Applying Natural Language Processing to automate the extraction and classificiation of congenital anomaly diagnoses from free text and genetic data


30 Second Summary

This project aims to use Natural Language Processing to automate and standardise extraction and classification of Congenital anomaly diagnoses under ICD10 code Q87.8 which are manually classified from free text, risking errors and inefficiency. To validate diagnoses with genetic data by defining a data linkage method.

Natural Language Processing (NLP)
Streamlit
Congenital Anomilies
Genetic Data
Authors
Affiliation

Charlotte Eversfield

National Disease Registration Service (NDRS)

Jack Anderson

National Disease Registration Service (NDRS)

Claire Welsh

National Disease Registration Service (NDRS)

Clarice Quinn

National Disease Registration Service (NDRS)

Congenital anomaly diagnoses can be submitted to the National Congenital Anomaly and Rare Diseases Services (NCARDRS) under an unspecific and uninformative ICD10 code of Q87.8. Q87.8 is broadly defined as ‘Other specified congenital malformation syndromes, not elsewhere classified’, with diagnosis detail submitted in free text data. As a result, classification of these diagnoses into more specific syndromes is currently handled manually by reviewing free text fields from data submissions from hospitals such as discharge letters. This manual review is time consuming and risks human error, duplication of effort, and poor standardisation of rules/methods applied for extraction and classification.

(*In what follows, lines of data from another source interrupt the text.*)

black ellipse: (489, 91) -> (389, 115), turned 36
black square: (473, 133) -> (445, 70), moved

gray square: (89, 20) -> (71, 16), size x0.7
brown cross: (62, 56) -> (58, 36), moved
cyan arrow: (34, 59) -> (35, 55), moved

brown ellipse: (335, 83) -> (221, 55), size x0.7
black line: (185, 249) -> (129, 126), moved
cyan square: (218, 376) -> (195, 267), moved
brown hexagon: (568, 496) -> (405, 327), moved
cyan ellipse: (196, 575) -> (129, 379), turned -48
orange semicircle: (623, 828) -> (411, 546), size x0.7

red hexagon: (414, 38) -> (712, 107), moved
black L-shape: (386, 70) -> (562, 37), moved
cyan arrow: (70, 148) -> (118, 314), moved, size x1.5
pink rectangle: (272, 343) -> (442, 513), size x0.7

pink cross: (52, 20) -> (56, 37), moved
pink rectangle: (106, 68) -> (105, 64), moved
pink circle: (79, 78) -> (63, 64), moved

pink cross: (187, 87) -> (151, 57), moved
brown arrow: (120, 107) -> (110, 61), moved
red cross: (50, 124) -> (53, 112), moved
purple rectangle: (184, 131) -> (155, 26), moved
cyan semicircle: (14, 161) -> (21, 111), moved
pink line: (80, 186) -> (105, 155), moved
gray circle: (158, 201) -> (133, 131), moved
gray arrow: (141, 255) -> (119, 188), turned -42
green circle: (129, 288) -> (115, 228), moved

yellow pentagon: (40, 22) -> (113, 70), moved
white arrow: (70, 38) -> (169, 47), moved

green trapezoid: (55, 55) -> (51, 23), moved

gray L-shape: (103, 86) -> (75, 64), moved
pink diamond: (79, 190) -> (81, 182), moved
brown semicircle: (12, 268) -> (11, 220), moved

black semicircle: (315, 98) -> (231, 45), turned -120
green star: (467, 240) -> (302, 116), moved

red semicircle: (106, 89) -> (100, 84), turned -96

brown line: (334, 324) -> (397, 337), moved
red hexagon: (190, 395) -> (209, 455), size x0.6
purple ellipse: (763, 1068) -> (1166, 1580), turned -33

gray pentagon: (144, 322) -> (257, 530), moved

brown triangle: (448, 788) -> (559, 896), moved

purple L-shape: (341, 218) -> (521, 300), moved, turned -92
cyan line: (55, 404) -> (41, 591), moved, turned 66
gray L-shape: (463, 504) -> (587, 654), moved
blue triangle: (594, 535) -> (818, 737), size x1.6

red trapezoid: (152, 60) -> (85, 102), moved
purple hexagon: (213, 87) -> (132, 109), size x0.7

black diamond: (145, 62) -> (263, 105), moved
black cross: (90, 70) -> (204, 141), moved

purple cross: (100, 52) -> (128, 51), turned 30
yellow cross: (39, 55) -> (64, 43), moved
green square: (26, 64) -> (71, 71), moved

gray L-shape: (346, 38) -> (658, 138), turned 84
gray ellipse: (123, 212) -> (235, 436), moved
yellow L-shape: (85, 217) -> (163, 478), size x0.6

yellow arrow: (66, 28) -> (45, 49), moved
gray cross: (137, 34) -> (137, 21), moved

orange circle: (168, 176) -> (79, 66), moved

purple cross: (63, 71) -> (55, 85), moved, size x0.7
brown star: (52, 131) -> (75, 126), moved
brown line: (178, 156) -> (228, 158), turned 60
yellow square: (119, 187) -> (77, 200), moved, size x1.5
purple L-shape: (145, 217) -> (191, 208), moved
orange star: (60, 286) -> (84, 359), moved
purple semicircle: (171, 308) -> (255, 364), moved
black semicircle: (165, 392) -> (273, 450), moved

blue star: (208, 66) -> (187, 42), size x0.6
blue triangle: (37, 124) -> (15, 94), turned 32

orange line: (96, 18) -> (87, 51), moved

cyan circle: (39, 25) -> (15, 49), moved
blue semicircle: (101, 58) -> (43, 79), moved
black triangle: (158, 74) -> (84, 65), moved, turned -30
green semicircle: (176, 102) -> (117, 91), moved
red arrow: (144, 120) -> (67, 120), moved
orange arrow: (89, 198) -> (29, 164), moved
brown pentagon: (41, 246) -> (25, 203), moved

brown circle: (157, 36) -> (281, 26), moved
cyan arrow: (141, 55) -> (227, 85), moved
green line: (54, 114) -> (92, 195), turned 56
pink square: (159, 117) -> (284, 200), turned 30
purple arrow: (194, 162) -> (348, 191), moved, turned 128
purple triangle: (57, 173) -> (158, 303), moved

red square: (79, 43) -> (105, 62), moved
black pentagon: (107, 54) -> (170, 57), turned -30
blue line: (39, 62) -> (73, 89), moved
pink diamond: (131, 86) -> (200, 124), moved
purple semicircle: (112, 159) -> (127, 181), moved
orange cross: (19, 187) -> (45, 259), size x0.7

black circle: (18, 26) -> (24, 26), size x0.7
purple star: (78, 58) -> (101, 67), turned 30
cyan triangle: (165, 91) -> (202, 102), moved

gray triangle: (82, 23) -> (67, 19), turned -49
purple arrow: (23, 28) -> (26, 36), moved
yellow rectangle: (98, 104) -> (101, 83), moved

Additionally, diagnoses submitted from discharge letters are only ‘probable’ or ‘suspected’ and therefore need to be validated via genetic testing data. However, there currently is no defined method of data linkage between the discharge letters and genetic data which means diagnoses cannot be confirmed. Providing accurate data on congenital anomaly diagnoses which have been validated by genetic testing data is crucial for disease surveillance reporting.

The aims of this project are:

  1. To use Natural Language Processing (NLP) to automate and standardise the extraction and classification of suspected ICD10 Q87.8 congenital anomaly diagnoses from free text.
  2. To use genetic data to validate these suspected diagnoses, which will include defining a data linkage method between the two datasets.